- What you will do: Only the count is wanted here: how many lines of the entries hold the string "which"?

====== Data listing ======

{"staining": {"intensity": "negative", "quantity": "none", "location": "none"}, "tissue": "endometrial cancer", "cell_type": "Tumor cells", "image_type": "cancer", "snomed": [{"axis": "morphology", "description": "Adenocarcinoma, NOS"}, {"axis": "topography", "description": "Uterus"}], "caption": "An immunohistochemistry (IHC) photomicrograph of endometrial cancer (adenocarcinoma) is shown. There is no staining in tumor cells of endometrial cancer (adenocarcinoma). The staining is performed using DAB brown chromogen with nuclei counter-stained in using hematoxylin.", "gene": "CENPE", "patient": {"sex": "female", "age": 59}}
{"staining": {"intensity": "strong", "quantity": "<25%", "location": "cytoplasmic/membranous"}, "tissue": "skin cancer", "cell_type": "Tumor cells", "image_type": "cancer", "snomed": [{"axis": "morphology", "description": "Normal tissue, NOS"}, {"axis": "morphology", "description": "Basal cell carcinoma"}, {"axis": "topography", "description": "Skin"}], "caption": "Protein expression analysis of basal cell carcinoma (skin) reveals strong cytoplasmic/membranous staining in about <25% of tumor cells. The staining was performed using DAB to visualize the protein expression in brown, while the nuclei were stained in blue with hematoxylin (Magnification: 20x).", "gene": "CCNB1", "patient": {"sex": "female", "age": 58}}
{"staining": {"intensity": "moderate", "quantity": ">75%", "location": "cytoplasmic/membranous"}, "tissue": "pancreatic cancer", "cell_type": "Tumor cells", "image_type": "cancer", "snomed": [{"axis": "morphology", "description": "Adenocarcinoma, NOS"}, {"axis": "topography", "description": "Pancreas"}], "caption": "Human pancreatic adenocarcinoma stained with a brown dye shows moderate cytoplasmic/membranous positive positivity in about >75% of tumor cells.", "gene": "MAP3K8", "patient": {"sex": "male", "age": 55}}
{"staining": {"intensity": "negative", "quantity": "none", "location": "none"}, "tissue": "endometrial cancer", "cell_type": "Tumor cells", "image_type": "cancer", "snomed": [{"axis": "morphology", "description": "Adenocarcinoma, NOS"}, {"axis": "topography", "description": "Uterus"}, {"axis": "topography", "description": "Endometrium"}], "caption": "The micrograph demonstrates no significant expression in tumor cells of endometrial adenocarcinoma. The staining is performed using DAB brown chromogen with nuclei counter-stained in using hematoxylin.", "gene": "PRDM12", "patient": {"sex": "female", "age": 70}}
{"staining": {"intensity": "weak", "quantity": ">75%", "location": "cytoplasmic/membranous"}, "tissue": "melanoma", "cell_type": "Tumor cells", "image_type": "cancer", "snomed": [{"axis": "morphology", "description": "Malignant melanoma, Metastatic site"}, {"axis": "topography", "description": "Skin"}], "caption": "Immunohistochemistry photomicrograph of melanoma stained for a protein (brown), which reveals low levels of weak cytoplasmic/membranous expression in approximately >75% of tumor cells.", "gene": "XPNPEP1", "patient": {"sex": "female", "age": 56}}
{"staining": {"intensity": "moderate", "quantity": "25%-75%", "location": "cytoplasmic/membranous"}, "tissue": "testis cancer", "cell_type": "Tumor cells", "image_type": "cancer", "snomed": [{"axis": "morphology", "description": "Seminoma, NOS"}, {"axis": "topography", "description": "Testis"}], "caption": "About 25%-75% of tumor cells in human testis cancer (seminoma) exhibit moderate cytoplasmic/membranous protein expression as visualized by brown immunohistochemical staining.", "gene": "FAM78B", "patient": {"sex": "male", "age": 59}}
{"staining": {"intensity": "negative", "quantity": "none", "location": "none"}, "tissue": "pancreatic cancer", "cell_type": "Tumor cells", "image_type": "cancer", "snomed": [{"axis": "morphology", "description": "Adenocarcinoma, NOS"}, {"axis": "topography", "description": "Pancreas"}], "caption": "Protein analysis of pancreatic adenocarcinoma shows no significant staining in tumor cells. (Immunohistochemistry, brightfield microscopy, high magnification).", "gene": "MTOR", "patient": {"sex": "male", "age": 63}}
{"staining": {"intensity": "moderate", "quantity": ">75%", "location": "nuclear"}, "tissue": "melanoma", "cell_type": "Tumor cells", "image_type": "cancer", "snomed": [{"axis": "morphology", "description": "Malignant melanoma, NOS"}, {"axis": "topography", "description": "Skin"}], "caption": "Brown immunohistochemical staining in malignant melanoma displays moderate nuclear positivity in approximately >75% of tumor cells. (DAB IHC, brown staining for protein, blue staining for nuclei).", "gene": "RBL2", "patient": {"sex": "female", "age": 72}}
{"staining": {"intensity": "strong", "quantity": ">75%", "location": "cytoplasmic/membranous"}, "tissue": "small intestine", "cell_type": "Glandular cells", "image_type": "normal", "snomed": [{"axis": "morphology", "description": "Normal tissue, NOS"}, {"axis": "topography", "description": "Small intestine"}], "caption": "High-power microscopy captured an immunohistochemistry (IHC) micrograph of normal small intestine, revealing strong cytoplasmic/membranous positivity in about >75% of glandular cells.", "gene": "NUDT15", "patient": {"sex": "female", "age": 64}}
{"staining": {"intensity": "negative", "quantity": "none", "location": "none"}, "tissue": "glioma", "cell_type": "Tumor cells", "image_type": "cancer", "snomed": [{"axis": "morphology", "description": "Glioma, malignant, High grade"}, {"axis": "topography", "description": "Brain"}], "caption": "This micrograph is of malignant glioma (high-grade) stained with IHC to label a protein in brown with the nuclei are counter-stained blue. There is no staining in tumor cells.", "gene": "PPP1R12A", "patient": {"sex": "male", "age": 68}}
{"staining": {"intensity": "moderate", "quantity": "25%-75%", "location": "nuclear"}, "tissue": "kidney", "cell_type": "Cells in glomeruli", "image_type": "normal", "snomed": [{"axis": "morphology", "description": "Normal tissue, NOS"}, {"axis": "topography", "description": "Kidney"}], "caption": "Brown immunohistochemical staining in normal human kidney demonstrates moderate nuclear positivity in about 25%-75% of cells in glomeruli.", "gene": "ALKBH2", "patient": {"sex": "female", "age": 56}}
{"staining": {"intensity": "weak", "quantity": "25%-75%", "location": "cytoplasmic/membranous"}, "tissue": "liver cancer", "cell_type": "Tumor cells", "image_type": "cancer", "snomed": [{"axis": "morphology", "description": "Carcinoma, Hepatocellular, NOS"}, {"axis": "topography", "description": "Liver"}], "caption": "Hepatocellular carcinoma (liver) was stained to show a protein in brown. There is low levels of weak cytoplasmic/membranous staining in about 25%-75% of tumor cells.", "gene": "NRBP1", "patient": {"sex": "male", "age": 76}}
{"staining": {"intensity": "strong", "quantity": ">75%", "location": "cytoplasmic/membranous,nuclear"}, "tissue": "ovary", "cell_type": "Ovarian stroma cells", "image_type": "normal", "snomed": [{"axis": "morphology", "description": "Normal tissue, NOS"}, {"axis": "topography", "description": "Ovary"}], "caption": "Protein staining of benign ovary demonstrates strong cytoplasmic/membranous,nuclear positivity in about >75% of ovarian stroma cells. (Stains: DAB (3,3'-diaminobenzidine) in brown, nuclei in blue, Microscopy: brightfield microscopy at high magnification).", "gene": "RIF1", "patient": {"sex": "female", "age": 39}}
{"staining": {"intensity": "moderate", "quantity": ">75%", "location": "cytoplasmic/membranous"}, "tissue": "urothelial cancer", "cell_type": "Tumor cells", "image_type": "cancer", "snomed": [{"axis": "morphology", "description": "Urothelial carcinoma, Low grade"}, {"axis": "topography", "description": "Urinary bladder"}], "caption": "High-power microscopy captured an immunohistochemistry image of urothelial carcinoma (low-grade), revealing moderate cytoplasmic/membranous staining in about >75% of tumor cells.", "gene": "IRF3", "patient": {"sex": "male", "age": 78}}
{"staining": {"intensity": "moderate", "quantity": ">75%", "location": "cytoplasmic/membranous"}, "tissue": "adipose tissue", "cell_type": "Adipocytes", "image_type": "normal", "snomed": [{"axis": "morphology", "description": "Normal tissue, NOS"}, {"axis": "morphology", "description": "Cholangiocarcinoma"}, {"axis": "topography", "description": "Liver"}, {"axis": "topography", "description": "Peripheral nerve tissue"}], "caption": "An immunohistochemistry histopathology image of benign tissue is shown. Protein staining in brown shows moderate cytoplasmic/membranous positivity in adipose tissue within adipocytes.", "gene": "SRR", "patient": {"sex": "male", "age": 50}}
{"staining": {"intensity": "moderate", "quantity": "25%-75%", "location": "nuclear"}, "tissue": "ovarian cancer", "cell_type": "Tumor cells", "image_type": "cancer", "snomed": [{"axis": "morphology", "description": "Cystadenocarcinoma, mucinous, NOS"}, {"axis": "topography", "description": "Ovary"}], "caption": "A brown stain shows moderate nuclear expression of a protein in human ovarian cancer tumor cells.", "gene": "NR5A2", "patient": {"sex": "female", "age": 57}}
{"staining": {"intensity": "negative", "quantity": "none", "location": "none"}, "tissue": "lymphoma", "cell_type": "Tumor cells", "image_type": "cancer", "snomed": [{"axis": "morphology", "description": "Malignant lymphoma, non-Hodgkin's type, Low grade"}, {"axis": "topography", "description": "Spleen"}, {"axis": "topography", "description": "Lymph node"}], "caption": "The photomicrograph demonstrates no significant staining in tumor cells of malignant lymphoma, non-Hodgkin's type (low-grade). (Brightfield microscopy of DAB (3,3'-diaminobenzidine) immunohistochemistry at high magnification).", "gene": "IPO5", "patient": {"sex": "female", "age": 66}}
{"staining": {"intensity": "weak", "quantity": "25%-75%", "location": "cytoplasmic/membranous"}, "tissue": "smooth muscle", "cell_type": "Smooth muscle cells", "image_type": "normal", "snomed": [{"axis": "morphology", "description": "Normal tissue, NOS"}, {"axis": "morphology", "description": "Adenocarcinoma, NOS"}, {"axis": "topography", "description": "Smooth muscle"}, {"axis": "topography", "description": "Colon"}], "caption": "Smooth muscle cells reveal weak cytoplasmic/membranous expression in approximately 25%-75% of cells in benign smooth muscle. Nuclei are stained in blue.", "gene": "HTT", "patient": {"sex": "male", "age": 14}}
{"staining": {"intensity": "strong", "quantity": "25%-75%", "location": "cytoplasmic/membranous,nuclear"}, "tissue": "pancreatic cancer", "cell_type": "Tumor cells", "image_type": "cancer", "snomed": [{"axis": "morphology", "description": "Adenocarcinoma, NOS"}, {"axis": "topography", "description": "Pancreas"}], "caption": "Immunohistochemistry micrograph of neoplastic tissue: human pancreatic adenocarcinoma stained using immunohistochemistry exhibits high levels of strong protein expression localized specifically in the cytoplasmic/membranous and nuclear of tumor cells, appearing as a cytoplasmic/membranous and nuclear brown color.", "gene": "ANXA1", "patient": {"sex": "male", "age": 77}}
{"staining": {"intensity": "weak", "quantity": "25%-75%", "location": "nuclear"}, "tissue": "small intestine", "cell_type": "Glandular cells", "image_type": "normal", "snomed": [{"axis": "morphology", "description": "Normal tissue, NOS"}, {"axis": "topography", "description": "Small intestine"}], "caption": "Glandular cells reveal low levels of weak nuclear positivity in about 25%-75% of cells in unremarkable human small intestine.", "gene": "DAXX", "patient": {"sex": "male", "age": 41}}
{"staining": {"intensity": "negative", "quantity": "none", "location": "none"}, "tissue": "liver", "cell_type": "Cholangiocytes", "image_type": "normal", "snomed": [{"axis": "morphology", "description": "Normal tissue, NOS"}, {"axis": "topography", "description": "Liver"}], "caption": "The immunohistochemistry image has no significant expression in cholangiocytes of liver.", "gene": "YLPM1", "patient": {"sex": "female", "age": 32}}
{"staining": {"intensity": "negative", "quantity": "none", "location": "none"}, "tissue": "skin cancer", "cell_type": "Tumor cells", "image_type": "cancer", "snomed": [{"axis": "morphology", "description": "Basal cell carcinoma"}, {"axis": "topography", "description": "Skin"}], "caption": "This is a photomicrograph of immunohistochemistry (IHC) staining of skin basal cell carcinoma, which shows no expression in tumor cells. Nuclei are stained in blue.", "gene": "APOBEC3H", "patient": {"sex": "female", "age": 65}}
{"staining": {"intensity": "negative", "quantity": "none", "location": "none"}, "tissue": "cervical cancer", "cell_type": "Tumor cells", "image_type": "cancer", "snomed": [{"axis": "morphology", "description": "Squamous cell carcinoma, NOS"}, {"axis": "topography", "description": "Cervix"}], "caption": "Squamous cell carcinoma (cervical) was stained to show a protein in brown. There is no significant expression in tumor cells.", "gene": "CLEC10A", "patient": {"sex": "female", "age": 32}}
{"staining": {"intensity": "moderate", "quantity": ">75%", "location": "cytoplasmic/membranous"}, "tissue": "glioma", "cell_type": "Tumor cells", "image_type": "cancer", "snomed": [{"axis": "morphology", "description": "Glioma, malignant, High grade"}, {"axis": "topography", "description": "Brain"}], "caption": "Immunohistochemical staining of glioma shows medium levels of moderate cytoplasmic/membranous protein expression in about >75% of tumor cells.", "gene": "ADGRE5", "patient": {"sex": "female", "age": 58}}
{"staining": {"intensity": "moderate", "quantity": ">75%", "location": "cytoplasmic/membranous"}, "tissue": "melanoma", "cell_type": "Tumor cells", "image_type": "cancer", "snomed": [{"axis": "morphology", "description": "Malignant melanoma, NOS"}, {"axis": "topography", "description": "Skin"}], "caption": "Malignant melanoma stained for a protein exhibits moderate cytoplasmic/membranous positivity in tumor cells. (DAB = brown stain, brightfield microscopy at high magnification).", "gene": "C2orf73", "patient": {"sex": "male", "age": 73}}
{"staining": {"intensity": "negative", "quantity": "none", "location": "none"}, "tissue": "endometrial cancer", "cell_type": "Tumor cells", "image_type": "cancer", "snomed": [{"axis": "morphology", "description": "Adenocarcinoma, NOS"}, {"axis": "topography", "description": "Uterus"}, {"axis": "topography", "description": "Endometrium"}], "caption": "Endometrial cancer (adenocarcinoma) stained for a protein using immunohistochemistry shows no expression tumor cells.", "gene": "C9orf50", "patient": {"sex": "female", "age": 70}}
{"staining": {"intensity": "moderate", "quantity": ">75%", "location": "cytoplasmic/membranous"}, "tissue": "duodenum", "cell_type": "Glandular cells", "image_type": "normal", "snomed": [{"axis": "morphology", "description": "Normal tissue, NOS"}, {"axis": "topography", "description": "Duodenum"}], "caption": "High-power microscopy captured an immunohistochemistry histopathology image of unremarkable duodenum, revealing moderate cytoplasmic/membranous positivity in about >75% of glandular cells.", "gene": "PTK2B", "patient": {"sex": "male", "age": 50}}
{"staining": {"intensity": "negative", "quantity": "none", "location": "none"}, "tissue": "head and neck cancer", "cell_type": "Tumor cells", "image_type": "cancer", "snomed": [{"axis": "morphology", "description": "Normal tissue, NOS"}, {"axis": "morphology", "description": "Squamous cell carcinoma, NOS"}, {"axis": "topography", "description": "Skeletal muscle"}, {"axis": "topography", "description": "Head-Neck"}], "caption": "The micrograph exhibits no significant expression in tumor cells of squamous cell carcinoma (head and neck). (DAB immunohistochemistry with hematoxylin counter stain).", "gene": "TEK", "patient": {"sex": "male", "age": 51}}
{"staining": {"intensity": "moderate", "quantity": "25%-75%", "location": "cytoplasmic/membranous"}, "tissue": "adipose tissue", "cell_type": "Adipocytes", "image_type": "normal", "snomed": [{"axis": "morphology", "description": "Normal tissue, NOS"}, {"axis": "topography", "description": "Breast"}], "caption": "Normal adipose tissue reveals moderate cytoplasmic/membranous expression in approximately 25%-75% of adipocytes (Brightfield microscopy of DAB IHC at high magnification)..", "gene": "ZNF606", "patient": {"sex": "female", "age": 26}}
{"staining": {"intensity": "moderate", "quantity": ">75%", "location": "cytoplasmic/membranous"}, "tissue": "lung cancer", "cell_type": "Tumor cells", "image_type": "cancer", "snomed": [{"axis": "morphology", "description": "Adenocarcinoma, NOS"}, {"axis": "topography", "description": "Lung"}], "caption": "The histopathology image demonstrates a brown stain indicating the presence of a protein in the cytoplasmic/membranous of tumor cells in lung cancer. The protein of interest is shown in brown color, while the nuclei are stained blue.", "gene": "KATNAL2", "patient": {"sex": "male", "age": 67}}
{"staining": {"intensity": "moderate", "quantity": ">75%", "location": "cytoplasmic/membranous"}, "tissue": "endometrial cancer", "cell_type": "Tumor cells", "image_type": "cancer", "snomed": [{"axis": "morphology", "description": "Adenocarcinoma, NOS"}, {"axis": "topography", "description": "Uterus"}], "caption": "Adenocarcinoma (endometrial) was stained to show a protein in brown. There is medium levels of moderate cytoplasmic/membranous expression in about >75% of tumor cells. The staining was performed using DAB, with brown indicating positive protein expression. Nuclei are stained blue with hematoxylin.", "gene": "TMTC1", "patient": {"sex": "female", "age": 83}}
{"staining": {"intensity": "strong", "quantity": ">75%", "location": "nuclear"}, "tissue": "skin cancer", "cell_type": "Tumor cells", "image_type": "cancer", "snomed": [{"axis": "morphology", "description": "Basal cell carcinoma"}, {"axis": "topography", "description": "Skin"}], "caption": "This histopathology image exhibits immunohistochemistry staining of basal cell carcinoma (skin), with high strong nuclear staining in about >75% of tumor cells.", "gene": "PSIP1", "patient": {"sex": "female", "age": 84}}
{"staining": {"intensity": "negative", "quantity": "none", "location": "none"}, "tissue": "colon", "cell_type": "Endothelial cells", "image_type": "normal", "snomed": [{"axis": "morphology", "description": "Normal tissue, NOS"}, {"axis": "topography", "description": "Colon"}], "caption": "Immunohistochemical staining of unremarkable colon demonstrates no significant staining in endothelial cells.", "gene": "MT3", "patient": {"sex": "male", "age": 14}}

======

- Finished exercise: 2